De cet ouvrage se détachent quelques pro­blé­ma­tiques qui ne man­que­ront pas de sus­ci­ter la réflexion du lec­teur. La plus pré­sente est celle du rôle de l’interprète et notam­ment du rap­port de force interprète/compositeur. Claude Helf­fer replace l’interprète dans un rôle modeste mais indis­pen­sable, au ser­vice du compositeur.

À l’heure des “ téno­ris­si­mos ” en mal de dol­lars, pous­sant quelques chan­sons tra­di­tion­nelles ita­liennes har­mo­ni­sées à la sauce hol­ly­woo­dienne sans consi­dé­ra­tion aucune pour les richesses de l’écriture musi­cale de leur folk­lore, le res­pect du com­po­si­teur, ou plu­tôt de ses œuvres fait du bien.

Cette curio­si­té natu­relle à inter­pré­ter les œuvres de son temps, qui n’exclut pas la cri­tique, est salu­taire, comme le sou­ligne Phi­lippe Albè­ra : “ J’espère que ce livre, qui est un hom­mage au rôle de l’interprète, sera aus­si un encou­ra­ge­ment et une inci­ta­tion pour les jeunes musi­ciens à se lan­cer dans l’aventure exal­tante de la créa­tion, hors de sen­tiers bat­tus et rebat­tus de la « car­rière » soliste conven­tion­nelle ”.

Est éga­le­ment abor­dée la pro­blé­ma­tique de l’interprétation musi­cale, dans le rap­port de ce qui est écrit à ce qui est joué. D’après Helf­fer, “ la plu­part des com­po­si­teurs sont tel­le­ment près de leur texte qu’ils ne s’attachent qu’aux détails, mais rare­ment aux grandes lignes. Il m’est arri­vé de deman­der à Bou­lez d’écouter mon exé­cu­tion du for­mant 3 de la Troi­sième Sonate sans prendre sa par­ti­tion – mais il n’a pas vou­lu, cela ne l’intéressait pas.

Ce qui l’intéressait, c’était de cor­ri­ger tout spé­cia­le­ment les durées et les dyna­miques, selon l’idée que si l’on joue avec pré­ci­sion ce qui est indi­qué, la musique vient d’elle-même.

Per­son­nel­le­ment, à tra­vers mon expé­rience péda­go­gique, je n’en suis pas tel­le­ment per­sua­dé. Je crois qu’il faut quelque chose de plus. ”

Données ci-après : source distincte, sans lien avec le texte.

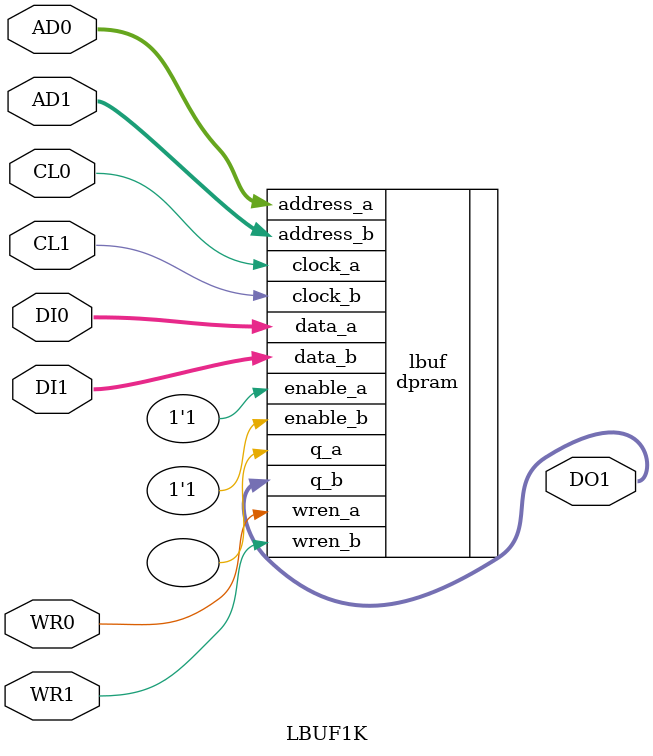
<source format=v>

`timescale 1 ps / 1 ps


module DPR2KV2
(
	input			CL0,
	input  [10:0]	AD0,
	input			EN0,
	input			WR0,
	input  [7:0]	DI0,
	output [7:0]	DO0,
	
	input			CL1,
	input  [10:0]	AD1,
	output [7:0]	DO1
);

dpram #(11,8) dpr2k2(
	.clock_a(CL0),
	.address_a(AD0),
	.enable_a(EN0),
	.wren_a(WR0),
	.data_a(DI0),
	.q_a(DO0),

	.clock_b(CL1),
	.address_b(AD1),
	.enable_b(1'b1),
	.wren_b(1'b0),
	.data_b( 8'h0),
	.q_b(DO1)
);

endmodule
//----------------------------------------------------------------

// not used below here

module DPR2KV
(
	input				CL0,
	input	[10:0]		AD0,
	input				EN0,
	input				WR0,
	input  [7:0]		DI0,
	output [7:0]		DO0,
	
	input				CL1,
	input	[10:0]		AD1,
	output [7:0]		DO1
);

DPR2K ram(
	CL0, AD0,  EN0,  WR0,  DI0, DO0,
	CL1, AD1, 1'b1, 1'b0, 8'h0, DO1
);

endmodule


module DPR2K
(
	input					CL0,
	input	[10:0]		AD0,
	input					EN0,
	input					WR0,
	input  [7:0]		DI0,
	output reg [7:0]	DO0,
	
	input					CL1,
	input	[10:0]		AD1,
	input					EN1,
	input					WR1,
	input  [7:0]		DI1,
	output reg [7:0]	DO1
);

reg [7:0] core[0:2047];

always @( posedge CL0 ) begin
	if (EN0) begin
		DO0 <= core[AD0];
		if (WR0) core[AD0] <= DI0;
	end
end

always @( posedge CL1 ) begin
	if (EN1) begin
		DO1 <= core[AD1];
		if (WR1) core[AD1] <= DI1;
	end
end

endmodule


module LBUF1K
(
	input				CL0,
	input	 [9:0]	AD0,
	input				WR0,
	input  [7:0]	DI0,
	
	input				CL1,
	input	 [9:0]	AD1,
	input				WR1,
	input  [7:0]	DI1,
	output [7:0]	DO1
);

dpram #(10,8) lbuf(
	.clock_a(CL0),
	.address_a(AD0),
	.enable_a(1'b1),
	.data_a(DI0),
	.wren_a(WR0),
	.q_a(),

	.clock_b(CL1),
	.address_b(AD1),
	.enable_b(1'b1),
	.data_b(DI1),
	.wren_b(WR1),
	.q_b(DO1)
);

endmodule
</source>
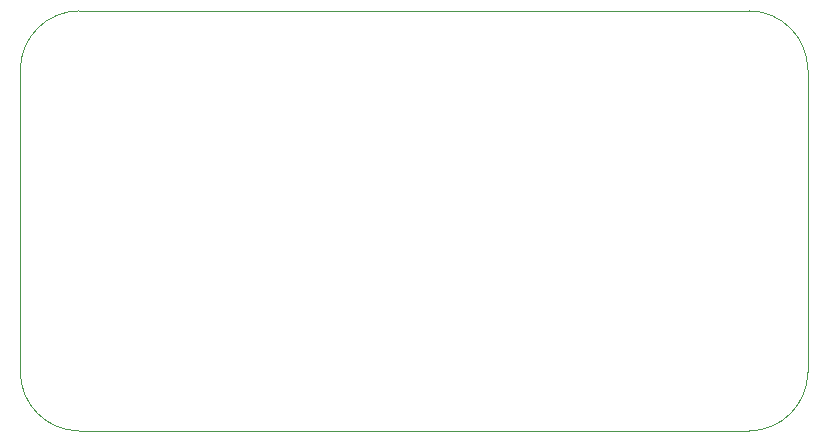
<source format=gbr>
%TF.GenerationSoftware,KiCad,Pcbnew,(7.0.0)*%
%TF.CreationDate,2023-03-08T01:22:03+01:00*%
%TF.ProjectId,booth fendi,626f6f74-6820-4666-956e-64692e6b6963,rev?*%
%TF.SameCoordinates,Original*%
%TF.FileFunction,Profile,NP*%
%FSLAX46Y46*%
G04 Gerber Fmt 4.6, Leading zero omitted, Abs format (unit mm)*
G04 Created by KiCad (PCBNEW (7.0.0)) date 2023-03-08 01:22:03*
%MOMM*%
%LPD*%
G01*
G04 APERTURE LIST*
%TA.AperFunction,Profile*%
%ADD10C,0.100000*%
%TD*%
G04 APERTURE END LIST*
D10*
X123745000Y-71120000D02*
G75*
G03*
X118745000Y-76120000I0J-5000000D01*
G01*
X185420000Y-76120000D02*
X185420000Y-101680000D01*
X185420000Y-76120000D02*
G75*
G03*
X180420000Y-71120000I-5000000J0D01*
G01*
X123745000Y-71120000D02*
X180420000Y-71120000D01*
X118745000Y-101680000D02*
G75*
G03*
X123745000Y-106680000I5000000J0D01*
G01*
X180420000Y-106680000D02*
X123745000Y-106680000D01*
X180420000Y-106680000D02*
G75*
G03*
X185420000Y-101680000I0J5000000D01*
G01*
X118745000Y-101680000D02*
X118745000Y-76120000D01*
M02*

</source>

Une troi­sième pro­blé­ma­tique est déve­lop­pée dans cet ouvrage, celle du rap­port de l’interprète typi­que­ment indi­vi­duel qu’est le pia­niste d’une part à la musique de chambre et d’autre part à la musique d’ensemble.

Si Claude Helf­fer regrette de ne pas avoir pu suf­fi­sam­ment se consa­crer à la musique de chambre, il raconte avec humour et luci­di­té com­ment se pas­sait le tra­vail au sein du Domaine Musi­cal : les musi­ciens n’avaient pas la connais­sance néces­saire pour abor­der les œuvres, et il avoue, peut-être dans un excès de modes­tie, n’avoir par­fois rien com­pris aux œuvres qu’il jouait, au point de se sen­tir comme un “ tâche­ron ” puisque tout venait selon lui du direc­teur artis­tique, que ce soit Pierre Bou­lez ou Gil­bert Amy.

Au total, un ouvrage pas­sion­nant qui, au-delà du por­trait du pia­niste que nous connais­sons, retrace les méandres de cin­quante années de créa­tion musi­cale en France.